El efecto sedante del mar ha quedado reflejado en el arte, la decoración de los hogares e incluso en la elección del lugar para pasar las vacaciones, pues es el entorno preferido por más personas para relajarse. Existen varias razones para ello. Una es el color: el azul ejerce un efecto tranquilizador.
El psicólogo británico Nicholas Humphrey demostró en un experimento con monos ya clásico que estos preferían entrar en un recinto pintado de azul que en otro de tonos rojos. En el primero, se estabilizaba su presión arterial y disminuía su ritmo respiratorio.
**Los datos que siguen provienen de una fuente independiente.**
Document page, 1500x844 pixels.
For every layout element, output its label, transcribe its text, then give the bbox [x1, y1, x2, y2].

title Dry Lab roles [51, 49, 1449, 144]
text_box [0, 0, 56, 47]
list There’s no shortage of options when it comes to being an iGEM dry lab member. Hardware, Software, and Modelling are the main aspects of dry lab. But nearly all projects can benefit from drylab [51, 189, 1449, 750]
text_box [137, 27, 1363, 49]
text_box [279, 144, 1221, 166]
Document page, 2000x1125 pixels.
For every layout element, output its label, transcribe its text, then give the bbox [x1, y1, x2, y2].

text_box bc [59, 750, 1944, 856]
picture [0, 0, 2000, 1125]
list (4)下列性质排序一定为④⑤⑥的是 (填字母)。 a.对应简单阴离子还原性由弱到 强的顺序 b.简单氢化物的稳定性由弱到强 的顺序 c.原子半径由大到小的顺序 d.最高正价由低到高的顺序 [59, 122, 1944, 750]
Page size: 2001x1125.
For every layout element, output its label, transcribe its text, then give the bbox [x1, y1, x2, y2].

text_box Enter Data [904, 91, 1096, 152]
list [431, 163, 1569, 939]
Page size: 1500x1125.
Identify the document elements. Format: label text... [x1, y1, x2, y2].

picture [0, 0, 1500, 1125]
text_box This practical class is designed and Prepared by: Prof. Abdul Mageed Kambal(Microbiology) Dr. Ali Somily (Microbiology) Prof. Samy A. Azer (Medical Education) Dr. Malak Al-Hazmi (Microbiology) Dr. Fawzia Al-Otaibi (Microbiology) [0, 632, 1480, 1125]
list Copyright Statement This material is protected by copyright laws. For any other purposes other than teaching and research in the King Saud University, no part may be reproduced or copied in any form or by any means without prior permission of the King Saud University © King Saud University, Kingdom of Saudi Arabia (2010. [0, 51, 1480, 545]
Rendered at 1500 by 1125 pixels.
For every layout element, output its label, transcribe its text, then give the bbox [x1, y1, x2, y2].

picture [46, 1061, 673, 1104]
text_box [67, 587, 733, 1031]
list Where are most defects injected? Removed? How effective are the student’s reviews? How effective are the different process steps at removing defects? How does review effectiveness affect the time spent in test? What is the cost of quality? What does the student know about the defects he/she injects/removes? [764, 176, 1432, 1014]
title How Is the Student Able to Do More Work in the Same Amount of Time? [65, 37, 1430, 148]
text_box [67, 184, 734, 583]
Humphrey averiguó, además, que los bebés se calman con más facilidad bajo una luz de esa coloración, lo cual sugiere que algunas de estas sensaciones son innatas.
La neurocientífica Shelley Batts, de la Universidad de Stanford, sugiere, por su parte, que el sonido de las olas se acompasa con nuestra respiración, lo que contribuye en gran medida a relajarnos, y el psicólogo Philippe Goldin, de la Universidad de California en Davis, nos recuerda una interesante relación: el océano, el líquido amniótico y el cerebro tienen, en esencia, una composición similar.
Esta predisposición también explicaría por qué nos quedamos como atontados ante la parsimoniosa danza de los peces que nadan en una pecera o un acuario. Investigadores británicos de las universidades de Plymouth y Exeter y el National Marine Aquarium han comprobado que contemplar este espectáculo también es bueno para la salud: ralentiza el ritmo cardiaco, reduce la tensión arterial y mejora el estado de ánimo.